Al sinds dat bekend werd dat de smart rifles van TrackingPoing draaide op Linux, hebben we dit product (ondanks dat we verder niks met vuurwapens hebben) nauwlettend in de gaten gehouden, want: LINUX. Nu heeft het bedrijf de nodige problemen omtrent zijn productie en andere ongein, en daar komt nu bij dat hackers er in geslaagd zijn om het Targeting systeem te hacken en kunnen deze nu zo beïnvloeden dat hun het doel bepalen en niet de schutter. Wat een behoorlijk enge ontwikkeling is. Het hele artikel kan je hier lezen en hier onder een kleine stukje daar uit.


Since TrackingPoint launched in 2011, the company has sold more than a thousand of its high-end, Linux-power rifles with a self-aiming system. The scope allows you to designate a target and dial in variables like wind, temperature, and the weight of the ammunition being fired. Then, after the trigger is pulled, the computerized rifle itself chooses the exact moment to fire, activating its firing pin only when its barrel is perfectly oriented to hit the target. The result is a weapon that can allow even a gun novice to reliably hit targets from as far as a mile away.

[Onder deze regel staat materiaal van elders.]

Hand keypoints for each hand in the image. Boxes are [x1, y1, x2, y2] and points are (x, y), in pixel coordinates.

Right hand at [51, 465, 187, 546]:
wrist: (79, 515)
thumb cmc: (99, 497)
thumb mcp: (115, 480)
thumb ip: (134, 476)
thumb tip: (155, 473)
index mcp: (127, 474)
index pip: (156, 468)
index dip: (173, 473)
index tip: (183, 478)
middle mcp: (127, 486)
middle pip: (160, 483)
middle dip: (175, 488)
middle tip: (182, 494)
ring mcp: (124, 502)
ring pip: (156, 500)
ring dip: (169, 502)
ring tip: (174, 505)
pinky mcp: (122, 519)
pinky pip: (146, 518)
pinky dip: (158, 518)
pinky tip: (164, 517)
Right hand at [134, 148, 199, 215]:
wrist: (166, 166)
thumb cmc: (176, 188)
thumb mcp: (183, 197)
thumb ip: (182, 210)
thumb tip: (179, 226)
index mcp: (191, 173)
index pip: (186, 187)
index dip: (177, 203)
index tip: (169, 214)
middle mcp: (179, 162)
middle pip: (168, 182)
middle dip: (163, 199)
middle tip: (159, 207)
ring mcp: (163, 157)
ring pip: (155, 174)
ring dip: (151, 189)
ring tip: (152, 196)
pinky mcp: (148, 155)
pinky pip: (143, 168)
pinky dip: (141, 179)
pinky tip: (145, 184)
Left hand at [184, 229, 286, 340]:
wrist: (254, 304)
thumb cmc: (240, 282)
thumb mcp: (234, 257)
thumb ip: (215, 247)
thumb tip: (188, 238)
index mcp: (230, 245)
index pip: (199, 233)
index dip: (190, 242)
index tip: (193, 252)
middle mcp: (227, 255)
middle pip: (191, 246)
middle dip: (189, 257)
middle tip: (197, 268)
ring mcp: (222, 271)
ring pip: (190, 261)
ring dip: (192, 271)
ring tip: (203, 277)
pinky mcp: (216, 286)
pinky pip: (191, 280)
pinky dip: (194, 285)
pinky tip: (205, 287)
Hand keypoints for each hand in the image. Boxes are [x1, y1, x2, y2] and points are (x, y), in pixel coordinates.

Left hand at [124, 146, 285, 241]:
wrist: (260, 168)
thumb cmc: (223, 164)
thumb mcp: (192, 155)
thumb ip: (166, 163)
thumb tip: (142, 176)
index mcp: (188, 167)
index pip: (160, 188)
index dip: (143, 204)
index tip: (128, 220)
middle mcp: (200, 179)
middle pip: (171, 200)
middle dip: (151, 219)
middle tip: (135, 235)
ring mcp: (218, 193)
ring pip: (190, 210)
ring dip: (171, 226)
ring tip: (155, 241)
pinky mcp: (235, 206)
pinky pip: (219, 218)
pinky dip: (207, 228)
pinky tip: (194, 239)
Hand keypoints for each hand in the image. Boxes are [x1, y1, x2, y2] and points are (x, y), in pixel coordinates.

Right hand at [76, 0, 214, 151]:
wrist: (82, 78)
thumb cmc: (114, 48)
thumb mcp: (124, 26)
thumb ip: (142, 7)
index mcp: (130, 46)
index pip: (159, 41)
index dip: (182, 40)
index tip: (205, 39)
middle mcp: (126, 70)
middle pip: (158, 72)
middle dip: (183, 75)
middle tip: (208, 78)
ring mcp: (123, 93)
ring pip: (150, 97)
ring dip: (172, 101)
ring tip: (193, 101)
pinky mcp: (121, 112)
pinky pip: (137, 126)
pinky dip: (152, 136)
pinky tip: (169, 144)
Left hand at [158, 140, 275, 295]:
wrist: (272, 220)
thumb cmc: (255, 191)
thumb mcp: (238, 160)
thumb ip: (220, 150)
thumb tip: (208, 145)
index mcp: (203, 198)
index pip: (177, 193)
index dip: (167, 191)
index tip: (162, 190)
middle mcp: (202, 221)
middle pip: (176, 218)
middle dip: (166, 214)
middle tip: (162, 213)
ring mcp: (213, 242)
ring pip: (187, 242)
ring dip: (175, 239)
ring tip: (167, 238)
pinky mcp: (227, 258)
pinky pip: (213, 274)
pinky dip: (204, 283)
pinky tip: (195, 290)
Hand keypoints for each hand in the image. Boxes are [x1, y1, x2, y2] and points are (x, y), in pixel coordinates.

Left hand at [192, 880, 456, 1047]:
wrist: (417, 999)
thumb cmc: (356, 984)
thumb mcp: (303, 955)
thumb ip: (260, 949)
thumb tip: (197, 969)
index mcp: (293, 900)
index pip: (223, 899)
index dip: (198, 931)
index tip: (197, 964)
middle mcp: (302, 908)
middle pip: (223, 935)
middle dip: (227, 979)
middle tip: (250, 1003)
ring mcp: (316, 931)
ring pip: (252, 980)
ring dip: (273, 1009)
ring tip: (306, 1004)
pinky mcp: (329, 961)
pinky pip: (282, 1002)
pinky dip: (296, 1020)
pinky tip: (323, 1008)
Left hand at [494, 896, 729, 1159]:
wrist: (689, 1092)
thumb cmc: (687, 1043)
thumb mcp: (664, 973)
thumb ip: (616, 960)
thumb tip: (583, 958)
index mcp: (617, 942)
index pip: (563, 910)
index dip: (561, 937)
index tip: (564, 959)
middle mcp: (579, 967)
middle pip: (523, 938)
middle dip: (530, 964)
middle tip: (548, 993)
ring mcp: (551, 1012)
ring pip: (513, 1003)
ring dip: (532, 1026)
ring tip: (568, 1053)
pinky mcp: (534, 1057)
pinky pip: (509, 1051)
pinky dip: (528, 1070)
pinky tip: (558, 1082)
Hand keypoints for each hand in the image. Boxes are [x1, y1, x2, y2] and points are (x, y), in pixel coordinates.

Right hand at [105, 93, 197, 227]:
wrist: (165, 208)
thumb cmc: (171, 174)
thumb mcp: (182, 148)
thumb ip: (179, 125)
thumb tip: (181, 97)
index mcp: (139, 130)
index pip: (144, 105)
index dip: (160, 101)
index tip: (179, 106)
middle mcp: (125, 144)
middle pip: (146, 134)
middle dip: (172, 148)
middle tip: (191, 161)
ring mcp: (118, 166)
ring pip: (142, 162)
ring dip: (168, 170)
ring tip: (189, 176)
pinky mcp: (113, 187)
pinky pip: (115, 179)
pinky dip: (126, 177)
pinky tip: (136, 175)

But Sandvik and Auger found that they could use a chain of vulnerabilities in the rifle's software to take control of those self-aiming functions. The first of these has to do with the Wi-Fi, which is off by default, but can be enabled so you can do things like stream a video of your shot to a laptop or iPad. When the Wi-Fi is on, the gun's network has a default password that allows anyone within Wi-Fi range to connect to it. From there, a hacker can treat the gun as a server and access APIs to alter key variables in its targeting application. (The hacker pair were only able to find those changeable variables by dissecting one of the two rifles they worked with, using an eMMC reader to copy data from the computer's flash storage with wires they clipped onto its circuit board pins.)